A este respecto es bueno no olvidar que Craig Venter, el presunto autor de este hallazgo, fue denunciado por John Sulston —integrante del Sanger Centre de Cambridge y participante decisivo en la secuenciación del ADN humano y Premio Nobel de Medicina en el 2002— como quien, a partir de su vinculación con el grupo privado Celera, estuvo a punto de hacer fracasar el intento de la comunidad internacional de poner la secuencia descubierta a la libre disposición de todos.
 
La participación económica privada en la investigación, también en la básica, es muy peligrosa porque puede atentar contra la libre disponibilidad de un hallazgo que debe ser beneficioso para la humanidad y no sólo para el lucro de unos pocos hombres y sociedades que ya se cotizan en Bolsa.
 
Cuando la noticia pertenece a la investigación clínica no necesariamente farmacológica y proviene de un centro asistencial, generalmente privado, que se presta a la difusión coloquial de un procedimiento aún en investigación y hasta con imágenes del preciso ámbito donde se realiza la práctica, es difícil liberarla de un cuestionamiento ético que excede las razones de prudencia científica y puede extenderse hacia una intencionalidad comercial.
 
Del mismo modo que la credibilidad de una publicación científica debe basarse también en el control de la investigación biomédica que se efectúe en cada país, en cada universidad, en cada Instituto y en cada laboratorio, será bueno evitar el irresponsable manejo de la información científica que transmite a la sociedad promesas inciertas, y algunas lindantes con la fantasía y la ilusión.
 
Un hallazgo científico experimental siempre estará sometido al escrutinio de que otro laboratorio pueda reproducirlo bajo las mismas condiciones. Pero la introducción permanente de la esperanza cierta y próxima de un progreso que hoy sabemos que es inexistente e inaplicable genera en la sociedad una cultura de "curación siempre posible" que es desaconsejable para el ejercicio de la medicina y que no es posible refutar en un tiempo concreto.
 
En el final de la vida la posible aplicación del soporte vital, que sustituye y reemplaza las funciones de órganos y sistemas vitales, está sometida a la pulsión del "imperativo tecnológico" cuya filosofía consiste en el uso real o potencial de todas las herramientas disponibles, a veces para prolongar una vida sin sentido.
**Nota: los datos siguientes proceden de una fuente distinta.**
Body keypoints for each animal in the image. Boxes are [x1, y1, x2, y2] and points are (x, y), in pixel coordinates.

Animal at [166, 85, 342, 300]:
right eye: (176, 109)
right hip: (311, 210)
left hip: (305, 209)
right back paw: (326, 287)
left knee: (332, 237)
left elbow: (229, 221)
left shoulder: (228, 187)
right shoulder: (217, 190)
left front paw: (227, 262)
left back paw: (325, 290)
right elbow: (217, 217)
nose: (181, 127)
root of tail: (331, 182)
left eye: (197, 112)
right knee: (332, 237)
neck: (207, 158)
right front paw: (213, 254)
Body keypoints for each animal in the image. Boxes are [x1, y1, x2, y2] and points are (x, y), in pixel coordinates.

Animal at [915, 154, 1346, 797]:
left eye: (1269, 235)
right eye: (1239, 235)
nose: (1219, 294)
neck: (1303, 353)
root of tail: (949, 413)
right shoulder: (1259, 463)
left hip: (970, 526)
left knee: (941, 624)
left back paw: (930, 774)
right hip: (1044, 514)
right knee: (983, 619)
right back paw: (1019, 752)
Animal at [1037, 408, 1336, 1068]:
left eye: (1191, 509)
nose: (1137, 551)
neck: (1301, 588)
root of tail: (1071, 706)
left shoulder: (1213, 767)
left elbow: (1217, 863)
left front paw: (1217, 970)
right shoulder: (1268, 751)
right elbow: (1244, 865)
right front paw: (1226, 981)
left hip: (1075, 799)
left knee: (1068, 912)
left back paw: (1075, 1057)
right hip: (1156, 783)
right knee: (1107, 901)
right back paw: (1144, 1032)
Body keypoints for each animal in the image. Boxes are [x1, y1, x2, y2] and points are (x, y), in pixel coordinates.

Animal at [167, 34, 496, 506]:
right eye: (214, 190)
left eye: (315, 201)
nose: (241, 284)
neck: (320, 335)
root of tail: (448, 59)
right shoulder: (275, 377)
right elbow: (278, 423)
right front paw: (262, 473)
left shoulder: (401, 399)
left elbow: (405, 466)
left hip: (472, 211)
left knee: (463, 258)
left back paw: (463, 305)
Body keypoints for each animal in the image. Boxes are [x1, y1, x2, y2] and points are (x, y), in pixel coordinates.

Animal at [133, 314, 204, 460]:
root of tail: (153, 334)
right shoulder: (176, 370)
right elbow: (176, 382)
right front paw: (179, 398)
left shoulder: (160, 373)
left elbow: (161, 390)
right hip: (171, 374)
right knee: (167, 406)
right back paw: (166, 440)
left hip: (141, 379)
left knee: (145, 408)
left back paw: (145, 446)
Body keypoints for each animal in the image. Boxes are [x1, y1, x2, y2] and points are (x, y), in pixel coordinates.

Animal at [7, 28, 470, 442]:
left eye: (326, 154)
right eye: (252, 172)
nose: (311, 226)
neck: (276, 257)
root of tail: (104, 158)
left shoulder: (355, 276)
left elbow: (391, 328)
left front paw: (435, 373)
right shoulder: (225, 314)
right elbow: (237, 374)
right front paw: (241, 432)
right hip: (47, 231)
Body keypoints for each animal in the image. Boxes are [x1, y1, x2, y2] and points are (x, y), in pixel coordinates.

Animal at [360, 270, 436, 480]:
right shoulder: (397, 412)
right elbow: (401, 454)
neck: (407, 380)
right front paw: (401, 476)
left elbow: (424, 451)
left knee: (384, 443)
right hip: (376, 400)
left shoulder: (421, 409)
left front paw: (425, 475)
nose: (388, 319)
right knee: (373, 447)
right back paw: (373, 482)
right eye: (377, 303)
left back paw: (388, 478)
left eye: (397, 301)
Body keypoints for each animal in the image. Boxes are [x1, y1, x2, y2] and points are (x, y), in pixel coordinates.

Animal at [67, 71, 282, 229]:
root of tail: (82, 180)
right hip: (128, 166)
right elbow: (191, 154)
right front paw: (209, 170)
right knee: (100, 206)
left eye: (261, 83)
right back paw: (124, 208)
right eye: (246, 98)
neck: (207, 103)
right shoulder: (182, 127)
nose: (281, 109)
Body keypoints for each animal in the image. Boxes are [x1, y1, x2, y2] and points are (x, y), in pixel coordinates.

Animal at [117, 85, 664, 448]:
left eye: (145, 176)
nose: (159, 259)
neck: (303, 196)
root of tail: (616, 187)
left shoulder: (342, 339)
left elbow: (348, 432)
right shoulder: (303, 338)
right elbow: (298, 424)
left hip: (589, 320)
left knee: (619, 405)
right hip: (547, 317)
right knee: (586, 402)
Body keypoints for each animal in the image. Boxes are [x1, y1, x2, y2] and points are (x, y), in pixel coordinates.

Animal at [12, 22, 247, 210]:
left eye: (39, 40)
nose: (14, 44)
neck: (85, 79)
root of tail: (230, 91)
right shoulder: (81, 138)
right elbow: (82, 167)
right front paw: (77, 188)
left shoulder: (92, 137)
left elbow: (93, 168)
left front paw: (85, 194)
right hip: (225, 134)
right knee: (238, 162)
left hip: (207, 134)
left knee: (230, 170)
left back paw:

Esta tecnología, que abruma con su poder y omnipotencia a toda esta sociedad que nos toca vivir, legitima con su incontenible avance su presencia, olvidando su carácter de medio.
 
Y en medicina la confusión entre medios y fines perturba la identidad de su meta que no es la evitabilidad de la muerte sino promover el bienestar, prevenir la enfermedad y aliviar todo sufrimiento y dolor. La pretendida y esperada fusión entre la técnica y el hombre no anticipa nada bueno, aunque pareciera ser deseable para algunos. Ya hay síntomas de que lo posible no sería seguramente lo mejor. La necesaria recuperación del humanismo en la medicina está más cerca de la solidaridad y de la equidad social que de nuestro patrimonio tecnológico, cibernético y molecular.
 
El autor de esta nota publicó recientemente "Vida y muerte en Terapia Intensiva"(Biblos).